> **Task statement**: What is needed is an exact copy of the entries below, with the pictures left out.

> **Available data**:
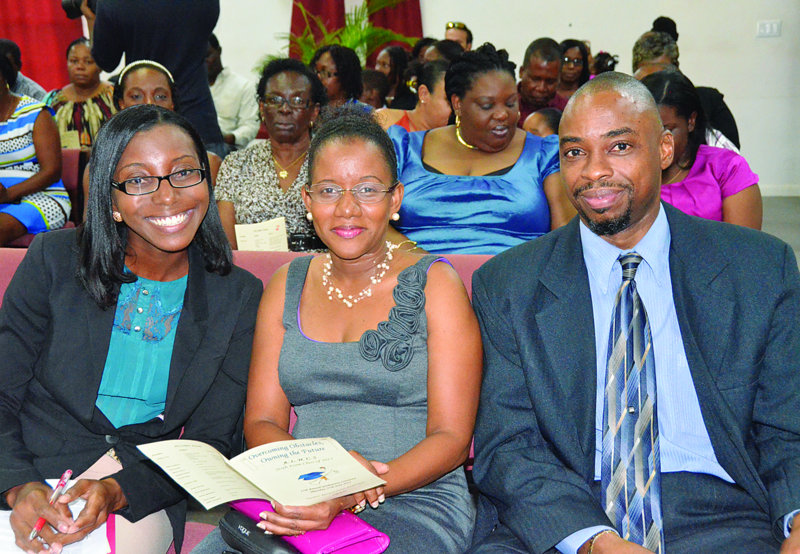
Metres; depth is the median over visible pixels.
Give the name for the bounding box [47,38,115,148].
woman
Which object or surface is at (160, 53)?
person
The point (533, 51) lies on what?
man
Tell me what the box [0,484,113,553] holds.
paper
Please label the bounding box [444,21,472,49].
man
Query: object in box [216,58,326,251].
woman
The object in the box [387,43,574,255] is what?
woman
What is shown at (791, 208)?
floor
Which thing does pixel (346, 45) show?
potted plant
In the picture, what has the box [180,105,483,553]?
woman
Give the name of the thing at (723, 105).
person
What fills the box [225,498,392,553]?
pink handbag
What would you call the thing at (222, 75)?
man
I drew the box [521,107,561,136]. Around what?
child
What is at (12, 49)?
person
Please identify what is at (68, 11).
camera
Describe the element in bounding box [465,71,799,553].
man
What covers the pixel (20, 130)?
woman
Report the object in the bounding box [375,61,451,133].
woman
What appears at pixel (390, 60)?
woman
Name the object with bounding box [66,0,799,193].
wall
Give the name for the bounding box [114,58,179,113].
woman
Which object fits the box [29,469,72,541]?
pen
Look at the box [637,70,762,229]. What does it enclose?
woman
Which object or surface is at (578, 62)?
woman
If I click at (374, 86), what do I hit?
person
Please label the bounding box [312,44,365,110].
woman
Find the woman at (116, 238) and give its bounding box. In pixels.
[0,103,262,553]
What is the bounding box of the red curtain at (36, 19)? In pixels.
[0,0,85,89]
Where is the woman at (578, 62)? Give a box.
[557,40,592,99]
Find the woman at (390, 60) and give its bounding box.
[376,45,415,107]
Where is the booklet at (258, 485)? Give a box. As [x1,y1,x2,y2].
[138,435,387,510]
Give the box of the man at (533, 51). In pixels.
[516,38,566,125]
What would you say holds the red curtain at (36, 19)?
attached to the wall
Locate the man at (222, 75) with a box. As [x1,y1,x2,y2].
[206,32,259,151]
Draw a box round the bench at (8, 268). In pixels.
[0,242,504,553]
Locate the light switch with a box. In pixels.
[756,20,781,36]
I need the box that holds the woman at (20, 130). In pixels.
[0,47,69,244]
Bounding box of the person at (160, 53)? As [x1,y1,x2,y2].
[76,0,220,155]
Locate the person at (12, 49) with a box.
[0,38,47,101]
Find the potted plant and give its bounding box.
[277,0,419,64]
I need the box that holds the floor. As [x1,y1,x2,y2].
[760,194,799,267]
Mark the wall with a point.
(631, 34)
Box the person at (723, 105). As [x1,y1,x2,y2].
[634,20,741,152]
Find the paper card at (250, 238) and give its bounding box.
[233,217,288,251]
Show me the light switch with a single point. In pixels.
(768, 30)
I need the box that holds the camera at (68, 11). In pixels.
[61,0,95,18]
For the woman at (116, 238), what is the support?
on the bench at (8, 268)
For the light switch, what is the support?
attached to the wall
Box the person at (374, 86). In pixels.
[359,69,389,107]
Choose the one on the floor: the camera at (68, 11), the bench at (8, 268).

> **Output for this exercise**:
Metres; depth is the median over visible pixels.
Give the name for the bounding box [47,38,115,148].
woman
Which object or surface is at (160, 53)?
person
The point (533, 51) lies on what?
man
Tell me what the box [0,484,113,553] holds.
paper
Please label the bounding box [444,21,472,49].
man
Query: object in box [216,58,326,251].
woman
The object in the box [387,43,574,255] is what?
woman
What is shown at (791, 208)?
floor
Which thing does pixel (346, 45) show?
potted plant
In the picture, what has the box [180,105,483,553]?
woman
Give the name of the thing at (723, 105).
person
What fills the box [225,498,392,553]?
pink handbag
What would you call the thing at (222, 75)?
man
I drew the box [521,107,561,136]. Around what?
child
What is at (12, 49)?
person
Please identify what is at (68, 11).
camera
Describe the element in bounding box [465,71,799,553].
man
What covers the pixel (20, 130)?
woman
Report the object in the bounding box [375,61,451,133].
woman
What appears at pixel (390, 60)?
woman
Name the object with bounding box [66,0,799,193].
wall
Give the name for the bounding box [114,58,179,113].
woman
Which object fits the box [29,469,72,541]?
pen
Look at the box [637,70,762,229]. What does it enclose?
woman
Which object or surface is at (578, 62)?
woman
If I click at (374, 86), what do I hit?
person
Please label the bounding box [312,44,365,110].
woman
Find the woman at (116, 238) and give its bounding box. In pixels.
[0,103,262,553]
What is the bounding box of the red curtain at (36, 19)? In pixels.
[0,0,85,89]
Where is the woman at (578, 62)? Give a box.
[557,40,592,99]
Find the woman at (390, 60) and give its bounding box.
[376,45,415,107]
Where is the booklet at (258, 485)? Give a box. As [x1,y1,x2,y2].
[138,435,387,510]
Give the box of the man at (533, 51). In pixels.
[516,38,566,125]
What would you say holds the red curtain at (36, 19)?
attached to the wall
Locate the man at (222, 75) with a box. As [x1,y1,x2,y2].
[206,32,259,151]
Draw a box round the bench at (8, 268). In pixels.
[0,242,504,553]
Locate the light switch with a box. In pixels.
[756,20,781,36]
I need the box that holds the woman at (20, 130). In pixels.
[0,47,69,244]
Bounding box of the person at (160, 53)? As [x1,y1,x2,y2].
[76,0,220,155]
Locate the person at (12, 49) with a box.
[0,38,47,101]
Find the potted plant and give its bounding box.
[277,0,419,64]
I need the box that holds the floor. As [x1,y1,x2,y2].
[760,194,799,267]
Mark the wall with a point.
(631, 34)
Box the person at (723, 105). As [x1,y1,x2,y2].
[634,20,741,152]
Find the paper card at (250, 238) and give its bounding box.
[233,217,288,251]
Show me the light switch with a single point. In pixels.
(768, 30)
I need the box that holds the camera at (68, 11). In pixels.
[61,0,95,18]
For the woman at (116, 238), what is the support?
on the bench at (8, 268)
For the light switch, what is the support?
attached to the wall
Box the person at (374, 86). In pixels.
[359,69,389,107]
Choose the one on the floor: the camera at (68, 11), the bench at (8, 268).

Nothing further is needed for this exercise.